Segment Start: Input records

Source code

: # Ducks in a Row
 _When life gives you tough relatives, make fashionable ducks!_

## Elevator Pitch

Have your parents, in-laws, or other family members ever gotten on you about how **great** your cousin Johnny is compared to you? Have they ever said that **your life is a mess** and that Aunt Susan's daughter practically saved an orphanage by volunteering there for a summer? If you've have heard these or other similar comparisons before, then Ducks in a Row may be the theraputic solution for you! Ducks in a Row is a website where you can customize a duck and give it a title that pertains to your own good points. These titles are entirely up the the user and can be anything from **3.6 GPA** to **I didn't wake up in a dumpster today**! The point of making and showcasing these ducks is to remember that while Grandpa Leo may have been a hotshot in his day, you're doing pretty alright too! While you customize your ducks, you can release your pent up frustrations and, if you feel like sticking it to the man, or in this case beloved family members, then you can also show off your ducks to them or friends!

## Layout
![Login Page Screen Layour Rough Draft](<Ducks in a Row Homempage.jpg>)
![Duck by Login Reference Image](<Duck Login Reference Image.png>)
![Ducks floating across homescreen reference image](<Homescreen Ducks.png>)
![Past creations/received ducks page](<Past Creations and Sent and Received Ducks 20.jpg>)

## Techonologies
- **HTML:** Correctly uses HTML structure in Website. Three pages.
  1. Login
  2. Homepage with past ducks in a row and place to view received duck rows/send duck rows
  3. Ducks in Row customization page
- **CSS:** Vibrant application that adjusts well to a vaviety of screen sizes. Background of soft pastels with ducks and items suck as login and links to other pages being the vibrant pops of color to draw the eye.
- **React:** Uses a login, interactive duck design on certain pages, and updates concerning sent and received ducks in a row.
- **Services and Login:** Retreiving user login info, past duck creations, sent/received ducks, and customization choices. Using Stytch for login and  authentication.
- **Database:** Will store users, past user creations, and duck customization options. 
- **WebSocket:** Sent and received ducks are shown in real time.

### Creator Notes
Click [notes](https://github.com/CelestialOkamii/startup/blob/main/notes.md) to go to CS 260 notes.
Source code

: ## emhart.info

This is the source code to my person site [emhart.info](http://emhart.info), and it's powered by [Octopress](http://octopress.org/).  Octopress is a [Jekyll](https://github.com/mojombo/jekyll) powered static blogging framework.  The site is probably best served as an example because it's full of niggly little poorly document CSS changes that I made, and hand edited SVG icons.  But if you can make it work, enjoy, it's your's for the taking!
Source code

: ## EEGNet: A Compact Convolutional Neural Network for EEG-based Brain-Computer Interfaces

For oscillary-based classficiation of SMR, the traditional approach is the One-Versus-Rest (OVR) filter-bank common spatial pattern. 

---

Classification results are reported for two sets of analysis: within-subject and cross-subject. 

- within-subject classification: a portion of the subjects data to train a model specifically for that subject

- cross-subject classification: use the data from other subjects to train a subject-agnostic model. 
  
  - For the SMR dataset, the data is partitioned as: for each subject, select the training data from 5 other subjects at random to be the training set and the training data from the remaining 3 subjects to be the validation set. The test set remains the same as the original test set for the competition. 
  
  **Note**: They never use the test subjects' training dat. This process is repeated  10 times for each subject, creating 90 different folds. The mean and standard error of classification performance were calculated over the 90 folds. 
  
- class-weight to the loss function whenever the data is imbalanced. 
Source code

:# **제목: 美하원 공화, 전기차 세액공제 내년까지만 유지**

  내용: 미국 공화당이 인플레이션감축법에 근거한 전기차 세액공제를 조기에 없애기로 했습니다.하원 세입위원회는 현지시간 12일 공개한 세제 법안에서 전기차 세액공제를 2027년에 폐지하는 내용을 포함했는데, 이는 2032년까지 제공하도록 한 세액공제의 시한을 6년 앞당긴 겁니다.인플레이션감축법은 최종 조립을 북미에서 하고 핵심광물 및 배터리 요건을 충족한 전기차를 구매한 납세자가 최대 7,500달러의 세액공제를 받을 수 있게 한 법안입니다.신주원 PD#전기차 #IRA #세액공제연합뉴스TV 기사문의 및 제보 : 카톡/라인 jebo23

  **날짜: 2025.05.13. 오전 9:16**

Segment End: Input records

> Task objective: Every entry above needs to be written out again exactly.

> Written solution:
Source code

: # Ducks in a Row
 _When life gives you tough relatives, make fashionable ducks!_

## Elevator Pitch

Have your parents, in-laws, or other family members ever gotten on you about how **great** your cousin Johnny is compared to you? Have they ever said that **your life is a mess** and that Aunt Susan's daughter practically saved an orphanage by volunteering there for a summer? If you've have heard these or other similar comparisons before, then Ducks in a Row may be the theraputic solution for you! Ducks in a Row is a website where you can customize a duck and give it a title that pertains to your own good points. These titles are entirely up the the user and can be anything from **3.6 GPA** to **I didn't wake up in a dumpster today**! The point of making and showcasing these ducks is to remember that while Grandpa Leo may have been a hotshot in his day, you're doing pretty alright too! While you customize your ducks, you can release your pent up frustrations and, if you feel like sticking it to the man, or in this case beloved family members, then you can also show off your ducks to them or friends!

## Layout
![Login Page Screen Layour Rough Draft](<Ducks in a Row Homempage.jpg>)
![Duck by Login Reference Image](<Duck Login Reference Image.png>)
![Ducks floating across homescreen reference image](<Homescreen Ducks.png>)
![Past creations/received ducks page](<Past Creations and Sent and Received Ducks 20.jpg>)

## Techonologies
- **HTML:** Correctly uses HTML structure in Website. Three pages.
  1. Login
  2. Homepage with past ducks in a row and place to view received duck rows/send duck rows
  3. Ducks in Row customization page
- **CSS:** Vibrant application that adjusts well to a vaviety of screen sizes. Background of soft pastels with ducks and items suck as login and links to other pages being the vibrant pops of color to draw the eye.
- **React:** Uses a login, interactive duck design on certain pages, and updates concerning sent and received ducks in a row.
- **Services and Login:** Retreiving user login info, past duck creations, sent/received ducks, and customization choices. Using Stytch for login and  authentication.
- **Database:** Will store users, past user creations, and duck customization options. 
- **WebSocket:** Sent and received ducks are shown in real time.

### Creator Notes
Click [notes](https://github.com/CelestialOkamii/startup/blob/main/notes.md) to go to CS 260 notes.
Source code

: ## emhart.info

This is the source code to my person site [emhart.info](http://emhart.info), and it's powered by [Octopress](http://octopress.org/).  Octopress is a [Jekyll](https://github.com/mojombo/jekyll) powered static blogging framework.  The site is probably best served as an example because it's full of niggly little poorly document CSS changes that I made, and hand edited SVG icons.  But if you can make it work, enjoy, it's your's for the taking!
Source code

: ## EEGNet: A Compact Convolutional Neural Network for EEG-based Brain-Computer Interfaces

For oscillary-based classficiation of SMR, the traditional approach is the One-Versus-Rest (OVR) filter-bank common spatial pattern. 

---

Classification results are reported for two sets of analysis: within-subject and cross-subject. 

- within-subject classification: a portion of the subjects data to train a model specifically for that subject

- cross-subject classification: use the data from other subjects to train a subject-agnostic model. 
  
  - For the SMR dataset, the data is partitioned as: for each subject, select the training data from 5 other subjects at random to be the training set and the training data from the remaining 3 subjects to be the validation set. The test set remains the same as the original test set for the competition. 
  
  **Note**: They never use the test subjects' training dat. This process is repeated  10 times for each subject, creating 90 different folds. The mean and standard error of classification performance were calculated over the 90 folds. 
  
- class-weight to the loss function whenever the data is imbalanced. 
Source code

:# **제목: 美하원 공화, 전기차 세액공제 내년까지만 유지**

  내용: 미국 공화당이 인플레이션감축법에 근거한 전기차 세액공제를 조기에 없애기로 했습니다.하원 세입위원회는 현지시간 12일 공개한 세제 법안에서 전기차 세액공제를 2027년에 폐지하는 내용을 포함했는데, 이는 2032년까지 제공하도록 한 세액공제의 시한을 6년 앞당긴 겁니다.인플레이션감축법은 최종 조립을 북미에서 하고 핵심광물 및 배터리 요건을 충족한 전기차를 구매한 납세자가 최대 7,500달러의 세액공제를 받을 수 있게 한 법안입니다.신주원 PD#전기차 #IRA #세액공제연합뉴스TV 기사문의 및 제보 : 카톡/라인 jebo23

  **날짜: 2025.05.13. 오전 9:16**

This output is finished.